→ **Recorded information**:
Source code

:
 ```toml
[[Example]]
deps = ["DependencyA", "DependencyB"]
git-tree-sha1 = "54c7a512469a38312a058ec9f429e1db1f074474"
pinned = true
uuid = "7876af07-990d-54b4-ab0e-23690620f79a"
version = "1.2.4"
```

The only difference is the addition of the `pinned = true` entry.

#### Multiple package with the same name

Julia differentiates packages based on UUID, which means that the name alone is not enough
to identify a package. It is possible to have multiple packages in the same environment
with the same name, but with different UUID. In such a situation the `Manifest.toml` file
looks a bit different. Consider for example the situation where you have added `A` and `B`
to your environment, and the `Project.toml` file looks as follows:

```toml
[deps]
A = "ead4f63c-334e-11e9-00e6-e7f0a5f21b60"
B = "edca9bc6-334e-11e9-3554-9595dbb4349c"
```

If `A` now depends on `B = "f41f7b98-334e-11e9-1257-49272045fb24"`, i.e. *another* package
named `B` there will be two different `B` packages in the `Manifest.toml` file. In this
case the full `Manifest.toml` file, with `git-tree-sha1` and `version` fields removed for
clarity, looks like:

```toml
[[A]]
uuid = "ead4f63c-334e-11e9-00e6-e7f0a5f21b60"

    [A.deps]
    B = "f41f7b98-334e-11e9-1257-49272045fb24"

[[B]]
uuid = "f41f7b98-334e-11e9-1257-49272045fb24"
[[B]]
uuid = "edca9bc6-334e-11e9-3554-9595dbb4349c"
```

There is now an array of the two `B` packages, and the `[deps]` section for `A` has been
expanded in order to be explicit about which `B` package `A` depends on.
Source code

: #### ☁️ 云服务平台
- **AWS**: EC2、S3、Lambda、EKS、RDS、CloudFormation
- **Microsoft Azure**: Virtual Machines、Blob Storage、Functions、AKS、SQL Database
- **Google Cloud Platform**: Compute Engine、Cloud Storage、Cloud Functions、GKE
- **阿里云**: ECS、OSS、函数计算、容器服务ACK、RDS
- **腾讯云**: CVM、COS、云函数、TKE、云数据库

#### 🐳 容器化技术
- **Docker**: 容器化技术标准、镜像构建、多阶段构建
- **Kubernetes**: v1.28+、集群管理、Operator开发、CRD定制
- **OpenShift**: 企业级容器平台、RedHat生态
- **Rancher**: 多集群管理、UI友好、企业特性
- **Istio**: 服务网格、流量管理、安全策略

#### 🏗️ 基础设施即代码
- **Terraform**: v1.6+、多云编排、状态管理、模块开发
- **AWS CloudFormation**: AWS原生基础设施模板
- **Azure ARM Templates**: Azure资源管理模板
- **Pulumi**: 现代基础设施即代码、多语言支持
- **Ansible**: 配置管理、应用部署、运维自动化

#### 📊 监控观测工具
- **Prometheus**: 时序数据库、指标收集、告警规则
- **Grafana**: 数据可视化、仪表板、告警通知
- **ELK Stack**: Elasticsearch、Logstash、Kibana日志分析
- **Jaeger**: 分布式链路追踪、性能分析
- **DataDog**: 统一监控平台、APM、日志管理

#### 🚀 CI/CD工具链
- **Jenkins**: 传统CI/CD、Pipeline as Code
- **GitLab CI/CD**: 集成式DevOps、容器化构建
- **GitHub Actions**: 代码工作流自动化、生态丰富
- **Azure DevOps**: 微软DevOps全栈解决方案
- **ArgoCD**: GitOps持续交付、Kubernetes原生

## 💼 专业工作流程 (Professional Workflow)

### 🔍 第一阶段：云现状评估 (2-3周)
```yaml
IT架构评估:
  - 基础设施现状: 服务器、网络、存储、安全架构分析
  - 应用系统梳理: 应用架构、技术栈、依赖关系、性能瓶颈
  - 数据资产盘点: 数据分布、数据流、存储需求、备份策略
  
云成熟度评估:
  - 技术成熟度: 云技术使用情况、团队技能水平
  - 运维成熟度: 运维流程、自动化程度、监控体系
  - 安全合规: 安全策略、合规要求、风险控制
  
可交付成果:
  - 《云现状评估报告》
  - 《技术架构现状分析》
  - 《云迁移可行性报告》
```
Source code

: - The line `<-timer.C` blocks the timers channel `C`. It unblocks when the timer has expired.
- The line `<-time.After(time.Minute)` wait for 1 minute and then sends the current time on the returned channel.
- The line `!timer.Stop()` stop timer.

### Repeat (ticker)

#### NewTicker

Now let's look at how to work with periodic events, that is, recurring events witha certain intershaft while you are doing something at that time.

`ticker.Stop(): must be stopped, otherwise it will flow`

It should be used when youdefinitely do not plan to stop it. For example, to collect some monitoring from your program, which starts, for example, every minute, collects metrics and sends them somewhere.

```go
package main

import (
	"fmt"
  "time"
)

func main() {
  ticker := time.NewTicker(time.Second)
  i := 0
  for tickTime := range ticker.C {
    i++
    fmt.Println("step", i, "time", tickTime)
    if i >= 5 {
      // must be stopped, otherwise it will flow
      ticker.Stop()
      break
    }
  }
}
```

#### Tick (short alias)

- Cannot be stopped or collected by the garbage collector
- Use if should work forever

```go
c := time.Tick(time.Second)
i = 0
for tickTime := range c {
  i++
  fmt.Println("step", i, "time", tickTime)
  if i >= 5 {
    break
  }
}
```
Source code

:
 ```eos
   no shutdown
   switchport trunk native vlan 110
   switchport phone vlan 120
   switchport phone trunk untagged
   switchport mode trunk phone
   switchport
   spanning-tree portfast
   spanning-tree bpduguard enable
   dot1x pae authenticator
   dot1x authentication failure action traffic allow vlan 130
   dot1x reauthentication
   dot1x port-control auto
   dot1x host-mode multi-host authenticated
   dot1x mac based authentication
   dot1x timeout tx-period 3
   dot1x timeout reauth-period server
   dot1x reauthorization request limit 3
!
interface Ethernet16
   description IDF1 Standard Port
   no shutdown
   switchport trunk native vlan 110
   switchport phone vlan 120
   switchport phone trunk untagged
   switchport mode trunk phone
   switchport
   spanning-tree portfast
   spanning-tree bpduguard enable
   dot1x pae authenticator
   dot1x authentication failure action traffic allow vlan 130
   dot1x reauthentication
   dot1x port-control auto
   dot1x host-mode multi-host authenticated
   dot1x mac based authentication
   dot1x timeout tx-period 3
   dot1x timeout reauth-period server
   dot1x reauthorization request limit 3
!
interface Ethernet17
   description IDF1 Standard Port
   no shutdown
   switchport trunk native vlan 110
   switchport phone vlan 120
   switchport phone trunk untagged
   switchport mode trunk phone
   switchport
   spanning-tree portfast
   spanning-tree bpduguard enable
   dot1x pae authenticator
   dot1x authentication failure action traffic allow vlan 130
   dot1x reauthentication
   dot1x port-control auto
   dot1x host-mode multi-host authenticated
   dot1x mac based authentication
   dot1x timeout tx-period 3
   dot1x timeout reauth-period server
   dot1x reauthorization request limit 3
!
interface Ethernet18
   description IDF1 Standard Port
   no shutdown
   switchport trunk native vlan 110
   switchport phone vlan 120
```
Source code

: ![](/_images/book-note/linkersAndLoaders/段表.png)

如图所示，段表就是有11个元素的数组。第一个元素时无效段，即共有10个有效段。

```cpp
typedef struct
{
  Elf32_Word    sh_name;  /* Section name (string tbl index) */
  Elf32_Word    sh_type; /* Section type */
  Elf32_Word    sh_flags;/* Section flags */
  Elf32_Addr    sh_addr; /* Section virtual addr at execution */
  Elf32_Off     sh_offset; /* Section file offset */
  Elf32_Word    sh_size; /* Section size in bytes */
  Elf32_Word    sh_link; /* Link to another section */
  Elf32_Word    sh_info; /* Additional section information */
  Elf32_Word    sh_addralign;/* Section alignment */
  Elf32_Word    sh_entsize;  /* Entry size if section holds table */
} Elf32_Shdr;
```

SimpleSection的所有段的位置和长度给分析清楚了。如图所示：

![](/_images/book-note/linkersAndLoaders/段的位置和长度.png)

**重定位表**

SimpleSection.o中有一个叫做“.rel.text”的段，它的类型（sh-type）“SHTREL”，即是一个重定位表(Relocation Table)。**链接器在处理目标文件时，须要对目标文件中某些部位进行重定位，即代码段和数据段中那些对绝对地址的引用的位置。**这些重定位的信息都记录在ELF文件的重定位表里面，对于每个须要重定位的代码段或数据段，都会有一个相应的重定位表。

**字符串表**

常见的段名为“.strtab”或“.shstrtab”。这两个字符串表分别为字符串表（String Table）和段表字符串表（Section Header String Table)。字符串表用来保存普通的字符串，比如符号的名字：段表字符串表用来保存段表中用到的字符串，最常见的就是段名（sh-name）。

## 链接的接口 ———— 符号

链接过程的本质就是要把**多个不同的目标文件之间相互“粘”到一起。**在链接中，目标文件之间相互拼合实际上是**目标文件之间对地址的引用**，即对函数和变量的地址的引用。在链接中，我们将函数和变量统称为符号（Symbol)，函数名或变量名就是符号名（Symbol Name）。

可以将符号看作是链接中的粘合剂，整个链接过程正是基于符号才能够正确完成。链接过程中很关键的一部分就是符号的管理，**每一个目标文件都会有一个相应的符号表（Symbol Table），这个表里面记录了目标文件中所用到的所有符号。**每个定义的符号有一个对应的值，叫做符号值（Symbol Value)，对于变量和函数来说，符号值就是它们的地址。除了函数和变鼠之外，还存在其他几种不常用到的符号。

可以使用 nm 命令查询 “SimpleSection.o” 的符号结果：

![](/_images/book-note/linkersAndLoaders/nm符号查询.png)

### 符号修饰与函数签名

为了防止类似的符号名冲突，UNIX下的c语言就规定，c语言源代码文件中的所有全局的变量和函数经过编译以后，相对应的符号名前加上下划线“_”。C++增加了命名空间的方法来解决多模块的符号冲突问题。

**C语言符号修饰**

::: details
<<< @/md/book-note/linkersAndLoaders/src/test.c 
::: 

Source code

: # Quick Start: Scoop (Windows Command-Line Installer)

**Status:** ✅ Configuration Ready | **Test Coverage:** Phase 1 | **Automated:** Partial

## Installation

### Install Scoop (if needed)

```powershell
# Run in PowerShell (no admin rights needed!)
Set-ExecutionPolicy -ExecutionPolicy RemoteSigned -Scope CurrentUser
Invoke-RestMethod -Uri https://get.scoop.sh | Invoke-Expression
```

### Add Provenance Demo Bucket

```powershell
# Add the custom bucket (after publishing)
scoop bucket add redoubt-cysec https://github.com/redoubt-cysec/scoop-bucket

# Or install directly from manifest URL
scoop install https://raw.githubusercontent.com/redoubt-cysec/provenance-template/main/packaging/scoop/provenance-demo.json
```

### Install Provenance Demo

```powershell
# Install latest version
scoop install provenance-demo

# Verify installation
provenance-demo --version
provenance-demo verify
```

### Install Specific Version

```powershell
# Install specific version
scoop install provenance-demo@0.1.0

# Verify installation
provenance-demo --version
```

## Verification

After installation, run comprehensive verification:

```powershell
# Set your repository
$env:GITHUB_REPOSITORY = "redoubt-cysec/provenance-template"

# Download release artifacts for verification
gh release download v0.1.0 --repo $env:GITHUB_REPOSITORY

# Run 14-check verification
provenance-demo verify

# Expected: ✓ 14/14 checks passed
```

→ **Work to be completed**:
Every line above with the word "same" is to be copied out.

→ **Task response**:
#### Multiple package with the same name
to identify a package. It is possible to have multiple packages in the same environment
with the same name, but with different UUID. In such a situation the `Manifest.toml` file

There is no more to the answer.